Ia pun memohon kepada pihak-pihak lain dan masyarakat untuk tidak turut memperkeruh kondisi sengketa di Keraton Kasepuhan ini.

Keraton Kasepuhan merupakan cagar budaya pusaka leluhur Cirebon yang keberadaannya dilindungi oleh UU Nomor 11 Tahun 2010 tentang Cagar Budaya, dan SK Penetapan Wali Kota Cirebon Nomor 19 Tahun 2001.

"Kawasan Keraton Kasepuhan sebagai kawasan cagar budaya di Kota Cirebon keberadaan dan kelestariannya dalam perlindungan pemerintah," katanya.

Mustakim mengajak masyarakat Cirebon secara umum untuk mengamalkan petatah petitih Sunan Gunung Jati. "Hormaten, emanen, lan mulyaken maring pusaka dan ingsun titip tajug lan fakir miskin."

Sementara itu Sekretaris Daerah (Sekda) Kota Cirebon Agus Mulyadi mengatakan tidak punya mekanisme untuk ikut campur dalam polemik tersebut.

"Ini kan masalah internal ya kami harap bisa diselesaikan secara internal," kata Agus Mulyadi, Senin (23/8/2021).

Menurut dia, Pemkot Cirebon sebagai pihak luar hanya bisa mendorong agar penyelesaian masalah dilakukan sebijak mungkin.
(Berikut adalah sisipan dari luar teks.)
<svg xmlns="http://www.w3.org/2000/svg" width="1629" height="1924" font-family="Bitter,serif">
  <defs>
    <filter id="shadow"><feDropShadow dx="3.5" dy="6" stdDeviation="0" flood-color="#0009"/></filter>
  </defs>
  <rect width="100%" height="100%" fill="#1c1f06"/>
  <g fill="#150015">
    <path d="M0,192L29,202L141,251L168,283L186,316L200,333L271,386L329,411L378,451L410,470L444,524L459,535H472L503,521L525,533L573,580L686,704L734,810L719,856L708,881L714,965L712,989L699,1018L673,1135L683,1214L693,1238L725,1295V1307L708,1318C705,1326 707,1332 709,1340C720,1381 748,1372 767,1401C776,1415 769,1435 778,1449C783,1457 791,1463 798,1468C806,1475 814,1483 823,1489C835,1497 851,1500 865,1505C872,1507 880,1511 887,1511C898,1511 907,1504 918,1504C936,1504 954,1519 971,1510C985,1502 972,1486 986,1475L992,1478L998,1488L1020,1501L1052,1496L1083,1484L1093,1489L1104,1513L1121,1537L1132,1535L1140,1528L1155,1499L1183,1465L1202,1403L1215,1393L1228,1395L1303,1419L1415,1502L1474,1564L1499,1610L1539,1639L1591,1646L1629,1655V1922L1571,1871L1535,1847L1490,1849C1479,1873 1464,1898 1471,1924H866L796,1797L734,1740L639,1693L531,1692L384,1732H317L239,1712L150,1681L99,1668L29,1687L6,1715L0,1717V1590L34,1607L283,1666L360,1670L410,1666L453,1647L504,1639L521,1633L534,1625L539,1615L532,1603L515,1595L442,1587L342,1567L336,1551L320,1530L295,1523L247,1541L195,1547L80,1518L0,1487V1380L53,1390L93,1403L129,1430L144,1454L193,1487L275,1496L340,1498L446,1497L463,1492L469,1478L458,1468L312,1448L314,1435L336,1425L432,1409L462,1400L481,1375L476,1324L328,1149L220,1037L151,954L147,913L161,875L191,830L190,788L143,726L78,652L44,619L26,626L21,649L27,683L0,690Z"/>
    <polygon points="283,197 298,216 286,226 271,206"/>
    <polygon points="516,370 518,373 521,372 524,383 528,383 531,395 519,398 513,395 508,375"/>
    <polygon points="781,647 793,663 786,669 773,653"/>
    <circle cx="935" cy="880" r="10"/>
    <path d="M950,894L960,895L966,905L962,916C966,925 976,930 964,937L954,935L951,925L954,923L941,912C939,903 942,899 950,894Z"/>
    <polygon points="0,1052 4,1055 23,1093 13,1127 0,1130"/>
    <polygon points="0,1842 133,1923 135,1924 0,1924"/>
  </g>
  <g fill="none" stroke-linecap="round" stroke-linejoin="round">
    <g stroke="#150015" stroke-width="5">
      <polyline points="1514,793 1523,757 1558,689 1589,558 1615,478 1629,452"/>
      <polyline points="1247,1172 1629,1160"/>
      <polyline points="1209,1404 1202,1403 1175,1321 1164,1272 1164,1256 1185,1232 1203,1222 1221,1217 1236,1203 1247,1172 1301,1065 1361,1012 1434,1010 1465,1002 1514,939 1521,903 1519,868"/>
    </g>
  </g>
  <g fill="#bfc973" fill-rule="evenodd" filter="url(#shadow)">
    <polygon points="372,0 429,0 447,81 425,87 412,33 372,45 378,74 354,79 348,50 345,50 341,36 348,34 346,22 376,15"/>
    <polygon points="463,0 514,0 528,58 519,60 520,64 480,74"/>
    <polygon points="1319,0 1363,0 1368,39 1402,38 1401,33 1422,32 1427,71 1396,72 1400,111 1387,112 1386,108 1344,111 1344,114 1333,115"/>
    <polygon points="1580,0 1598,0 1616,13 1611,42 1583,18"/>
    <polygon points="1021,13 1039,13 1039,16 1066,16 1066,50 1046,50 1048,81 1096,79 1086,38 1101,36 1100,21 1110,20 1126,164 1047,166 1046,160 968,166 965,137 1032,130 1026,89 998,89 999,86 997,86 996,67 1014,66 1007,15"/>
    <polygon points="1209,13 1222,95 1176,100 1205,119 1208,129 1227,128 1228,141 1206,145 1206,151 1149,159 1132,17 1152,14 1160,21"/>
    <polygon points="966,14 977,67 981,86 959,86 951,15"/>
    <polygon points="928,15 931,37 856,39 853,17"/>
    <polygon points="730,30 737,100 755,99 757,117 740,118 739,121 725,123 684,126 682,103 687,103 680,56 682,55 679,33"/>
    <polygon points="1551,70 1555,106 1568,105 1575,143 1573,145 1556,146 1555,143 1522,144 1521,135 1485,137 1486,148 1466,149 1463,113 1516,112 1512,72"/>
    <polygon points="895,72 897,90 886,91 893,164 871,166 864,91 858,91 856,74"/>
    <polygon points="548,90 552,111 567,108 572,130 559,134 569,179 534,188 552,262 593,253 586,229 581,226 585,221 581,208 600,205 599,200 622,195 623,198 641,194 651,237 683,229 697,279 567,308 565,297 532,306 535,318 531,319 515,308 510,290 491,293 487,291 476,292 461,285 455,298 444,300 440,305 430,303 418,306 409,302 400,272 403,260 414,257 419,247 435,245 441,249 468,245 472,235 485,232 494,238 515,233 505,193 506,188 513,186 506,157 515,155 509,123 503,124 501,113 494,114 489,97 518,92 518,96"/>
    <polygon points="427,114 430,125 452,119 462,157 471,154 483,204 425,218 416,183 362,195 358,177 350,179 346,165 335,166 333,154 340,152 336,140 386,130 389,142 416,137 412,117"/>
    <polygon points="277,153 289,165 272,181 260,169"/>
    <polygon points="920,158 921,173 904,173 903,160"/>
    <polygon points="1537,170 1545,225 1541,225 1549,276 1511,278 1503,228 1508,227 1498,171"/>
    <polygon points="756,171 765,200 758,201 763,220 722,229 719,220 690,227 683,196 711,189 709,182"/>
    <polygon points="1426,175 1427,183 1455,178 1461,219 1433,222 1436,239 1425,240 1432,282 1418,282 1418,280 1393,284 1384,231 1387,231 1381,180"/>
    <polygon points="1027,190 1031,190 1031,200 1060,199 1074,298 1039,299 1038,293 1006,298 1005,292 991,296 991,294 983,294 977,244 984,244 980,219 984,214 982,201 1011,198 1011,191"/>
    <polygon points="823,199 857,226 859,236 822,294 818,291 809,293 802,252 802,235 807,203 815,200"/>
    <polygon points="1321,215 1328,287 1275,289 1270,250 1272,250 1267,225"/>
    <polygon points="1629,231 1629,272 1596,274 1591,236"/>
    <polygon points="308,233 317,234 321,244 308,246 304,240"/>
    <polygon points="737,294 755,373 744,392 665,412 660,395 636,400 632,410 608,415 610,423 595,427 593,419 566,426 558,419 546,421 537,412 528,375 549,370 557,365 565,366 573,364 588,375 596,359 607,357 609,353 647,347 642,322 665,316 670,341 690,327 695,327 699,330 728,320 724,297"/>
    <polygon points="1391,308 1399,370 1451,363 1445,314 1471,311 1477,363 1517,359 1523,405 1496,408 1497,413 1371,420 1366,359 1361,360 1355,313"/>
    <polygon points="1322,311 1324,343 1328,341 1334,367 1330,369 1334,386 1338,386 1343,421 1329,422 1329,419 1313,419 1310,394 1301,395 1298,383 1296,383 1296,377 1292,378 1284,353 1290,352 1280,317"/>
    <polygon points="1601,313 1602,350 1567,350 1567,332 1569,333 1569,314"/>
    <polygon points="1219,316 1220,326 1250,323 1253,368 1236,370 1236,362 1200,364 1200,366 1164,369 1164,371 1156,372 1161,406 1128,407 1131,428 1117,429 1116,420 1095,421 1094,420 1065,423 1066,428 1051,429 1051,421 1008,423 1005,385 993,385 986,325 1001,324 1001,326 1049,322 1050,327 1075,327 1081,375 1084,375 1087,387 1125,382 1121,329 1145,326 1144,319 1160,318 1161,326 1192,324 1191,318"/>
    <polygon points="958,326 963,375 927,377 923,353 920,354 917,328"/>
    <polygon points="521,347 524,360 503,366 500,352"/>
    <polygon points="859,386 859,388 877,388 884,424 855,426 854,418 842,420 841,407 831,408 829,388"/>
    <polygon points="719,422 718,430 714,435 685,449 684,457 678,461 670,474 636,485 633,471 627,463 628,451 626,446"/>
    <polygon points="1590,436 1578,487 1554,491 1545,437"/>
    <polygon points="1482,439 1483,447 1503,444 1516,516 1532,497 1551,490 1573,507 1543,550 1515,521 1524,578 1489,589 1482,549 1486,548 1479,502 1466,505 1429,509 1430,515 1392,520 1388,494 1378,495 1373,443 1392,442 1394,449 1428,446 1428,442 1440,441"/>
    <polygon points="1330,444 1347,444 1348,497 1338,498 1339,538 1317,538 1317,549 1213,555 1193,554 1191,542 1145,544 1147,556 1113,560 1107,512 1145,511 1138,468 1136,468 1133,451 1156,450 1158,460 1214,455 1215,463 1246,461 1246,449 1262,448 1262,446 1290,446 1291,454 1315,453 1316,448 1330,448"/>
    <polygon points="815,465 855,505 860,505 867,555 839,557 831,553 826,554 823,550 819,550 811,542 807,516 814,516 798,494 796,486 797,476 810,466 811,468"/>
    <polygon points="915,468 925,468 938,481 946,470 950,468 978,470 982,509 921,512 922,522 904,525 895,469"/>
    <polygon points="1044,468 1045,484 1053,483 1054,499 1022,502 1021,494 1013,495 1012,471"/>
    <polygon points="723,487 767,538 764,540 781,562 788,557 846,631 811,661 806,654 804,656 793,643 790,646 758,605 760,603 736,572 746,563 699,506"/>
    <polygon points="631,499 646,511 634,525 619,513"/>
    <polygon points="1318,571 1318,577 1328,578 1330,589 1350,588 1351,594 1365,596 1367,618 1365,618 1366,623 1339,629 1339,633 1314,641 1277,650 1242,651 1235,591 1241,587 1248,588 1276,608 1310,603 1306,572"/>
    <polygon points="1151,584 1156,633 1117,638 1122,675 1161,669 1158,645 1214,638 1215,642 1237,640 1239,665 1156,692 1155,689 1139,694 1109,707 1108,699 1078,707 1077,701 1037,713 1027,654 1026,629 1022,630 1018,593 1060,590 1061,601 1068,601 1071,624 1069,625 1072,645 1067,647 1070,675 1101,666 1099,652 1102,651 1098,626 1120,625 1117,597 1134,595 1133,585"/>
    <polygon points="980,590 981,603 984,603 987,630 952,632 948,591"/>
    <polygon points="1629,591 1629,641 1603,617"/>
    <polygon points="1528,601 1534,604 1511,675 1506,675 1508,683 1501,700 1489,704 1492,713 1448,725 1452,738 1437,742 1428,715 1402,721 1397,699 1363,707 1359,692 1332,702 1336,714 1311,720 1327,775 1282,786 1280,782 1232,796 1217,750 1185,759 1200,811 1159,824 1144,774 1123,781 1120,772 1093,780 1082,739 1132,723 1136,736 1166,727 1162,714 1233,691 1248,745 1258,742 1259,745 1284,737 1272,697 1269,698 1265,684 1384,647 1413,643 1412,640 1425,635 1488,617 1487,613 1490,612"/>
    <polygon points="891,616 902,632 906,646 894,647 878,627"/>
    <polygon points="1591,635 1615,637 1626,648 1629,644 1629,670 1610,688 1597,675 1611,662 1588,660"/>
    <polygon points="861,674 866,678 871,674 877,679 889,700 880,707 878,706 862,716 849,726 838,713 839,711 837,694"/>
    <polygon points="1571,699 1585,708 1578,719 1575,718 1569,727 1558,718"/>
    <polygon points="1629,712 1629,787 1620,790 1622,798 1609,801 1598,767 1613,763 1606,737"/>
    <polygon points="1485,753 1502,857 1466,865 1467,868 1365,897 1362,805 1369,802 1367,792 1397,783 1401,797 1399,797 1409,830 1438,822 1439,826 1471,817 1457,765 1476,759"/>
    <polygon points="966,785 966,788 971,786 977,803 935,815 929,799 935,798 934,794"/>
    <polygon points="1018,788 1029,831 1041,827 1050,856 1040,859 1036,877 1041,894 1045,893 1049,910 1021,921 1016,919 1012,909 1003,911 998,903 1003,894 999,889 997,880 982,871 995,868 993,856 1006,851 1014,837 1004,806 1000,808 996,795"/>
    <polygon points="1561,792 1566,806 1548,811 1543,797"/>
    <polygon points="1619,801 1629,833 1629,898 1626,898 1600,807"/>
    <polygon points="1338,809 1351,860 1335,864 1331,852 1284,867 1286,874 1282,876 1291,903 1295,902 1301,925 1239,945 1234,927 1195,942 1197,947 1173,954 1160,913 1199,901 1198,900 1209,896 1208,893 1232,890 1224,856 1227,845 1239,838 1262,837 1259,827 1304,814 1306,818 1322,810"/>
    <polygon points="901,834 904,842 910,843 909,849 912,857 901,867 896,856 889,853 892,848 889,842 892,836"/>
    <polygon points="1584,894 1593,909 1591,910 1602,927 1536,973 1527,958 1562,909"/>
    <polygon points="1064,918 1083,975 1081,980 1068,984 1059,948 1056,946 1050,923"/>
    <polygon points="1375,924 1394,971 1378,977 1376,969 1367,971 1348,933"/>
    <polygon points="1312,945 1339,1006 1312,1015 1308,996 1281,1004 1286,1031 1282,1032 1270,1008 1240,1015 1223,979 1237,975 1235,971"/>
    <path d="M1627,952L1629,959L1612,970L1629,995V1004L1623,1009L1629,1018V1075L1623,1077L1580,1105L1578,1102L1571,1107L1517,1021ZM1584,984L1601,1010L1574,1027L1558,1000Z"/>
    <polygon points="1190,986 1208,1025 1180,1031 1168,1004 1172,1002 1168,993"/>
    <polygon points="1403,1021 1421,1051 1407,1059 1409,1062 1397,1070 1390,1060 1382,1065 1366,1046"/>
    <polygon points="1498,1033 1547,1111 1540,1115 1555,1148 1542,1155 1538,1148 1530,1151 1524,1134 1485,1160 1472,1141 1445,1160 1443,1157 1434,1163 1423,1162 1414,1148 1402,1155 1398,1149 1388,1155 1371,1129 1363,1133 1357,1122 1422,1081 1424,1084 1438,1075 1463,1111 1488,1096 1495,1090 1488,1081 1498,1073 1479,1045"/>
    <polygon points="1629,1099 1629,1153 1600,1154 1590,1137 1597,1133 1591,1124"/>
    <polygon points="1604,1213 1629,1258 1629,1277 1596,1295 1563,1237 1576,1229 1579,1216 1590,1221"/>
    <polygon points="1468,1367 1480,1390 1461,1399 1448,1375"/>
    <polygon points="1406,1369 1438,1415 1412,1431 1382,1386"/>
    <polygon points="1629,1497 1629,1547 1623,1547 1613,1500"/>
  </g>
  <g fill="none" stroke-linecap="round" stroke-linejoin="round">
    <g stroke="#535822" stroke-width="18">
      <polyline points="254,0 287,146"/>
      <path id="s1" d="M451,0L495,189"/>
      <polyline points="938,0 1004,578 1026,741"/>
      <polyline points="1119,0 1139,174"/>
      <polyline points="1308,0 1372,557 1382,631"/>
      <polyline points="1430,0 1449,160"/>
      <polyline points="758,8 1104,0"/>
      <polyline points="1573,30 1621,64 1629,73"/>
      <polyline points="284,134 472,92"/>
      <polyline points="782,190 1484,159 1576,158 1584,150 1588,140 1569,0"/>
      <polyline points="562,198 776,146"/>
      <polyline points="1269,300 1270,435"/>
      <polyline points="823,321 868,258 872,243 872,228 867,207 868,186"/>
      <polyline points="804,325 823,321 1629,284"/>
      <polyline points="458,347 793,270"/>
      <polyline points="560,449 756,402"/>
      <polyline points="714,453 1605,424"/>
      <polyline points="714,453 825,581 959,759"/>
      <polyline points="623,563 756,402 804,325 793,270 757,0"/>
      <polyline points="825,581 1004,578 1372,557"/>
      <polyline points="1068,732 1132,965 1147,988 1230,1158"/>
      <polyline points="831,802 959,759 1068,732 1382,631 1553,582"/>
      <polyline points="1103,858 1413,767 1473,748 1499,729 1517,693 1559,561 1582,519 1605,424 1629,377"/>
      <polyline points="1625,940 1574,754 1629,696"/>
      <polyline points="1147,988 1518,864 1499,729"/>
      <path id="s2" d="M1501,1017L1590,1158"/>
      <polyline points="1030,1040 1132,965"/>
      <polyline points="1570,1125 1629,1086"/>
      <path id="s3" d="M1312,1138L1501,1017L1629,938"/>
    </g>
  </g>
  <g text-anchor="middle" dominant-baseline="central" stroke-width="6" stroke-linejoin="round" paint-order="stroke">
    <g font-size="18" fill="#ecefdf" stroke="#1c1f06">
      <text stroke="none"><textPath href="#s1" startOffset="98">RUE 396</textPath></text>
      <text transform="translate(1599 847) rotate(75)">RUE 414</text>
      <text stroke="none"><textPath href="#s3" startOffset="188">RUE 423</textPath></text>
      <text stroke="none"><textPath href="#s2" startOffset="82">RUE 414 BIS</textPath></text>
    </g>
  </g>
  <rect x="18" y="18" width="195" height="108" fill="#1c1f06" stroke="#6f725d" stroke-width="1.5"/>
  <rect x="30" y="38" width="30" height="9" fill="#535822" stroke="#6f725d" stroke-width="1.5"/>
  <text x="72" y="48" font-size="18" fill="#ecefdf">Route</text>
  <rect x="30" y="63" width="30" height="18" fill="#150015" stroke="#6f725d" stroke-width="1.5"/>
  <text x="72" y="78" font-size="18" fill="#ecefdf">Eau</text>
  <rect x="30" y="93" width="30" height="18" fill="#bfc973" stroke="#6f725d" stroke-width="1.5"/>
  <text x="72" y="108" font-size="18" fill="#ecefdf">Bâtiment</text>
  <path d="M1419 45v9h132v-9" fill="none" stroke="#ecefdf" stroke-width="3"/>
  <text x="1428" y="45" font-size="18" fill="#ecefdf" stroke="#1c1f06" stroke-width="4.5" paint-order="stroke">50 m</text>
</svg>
Para pihak yang sedang berselisih diminta mengedepankan prinsip kekeluargaan dan musyawarah.

"Kalau memang sedang dalam proses hukum, kedepankanlah proses hukum yang berlaku," ujar Agus.

Agus menegaskan Pemkot Cirebon hanya meminta pihak Keraton Kasepuhan Cirebon yang berselisih agar memperhatikan dua hal.

Pertama, tetap berupaya mempertahankan Keraton Kasepuhan Cirebon sebagai simbol budaya bangsa. Selain itu, Agus memperingatkan polemik di Keraton Kasepuhan Cirebon jangan sampai berdampak pada situasi Kota Cirebon.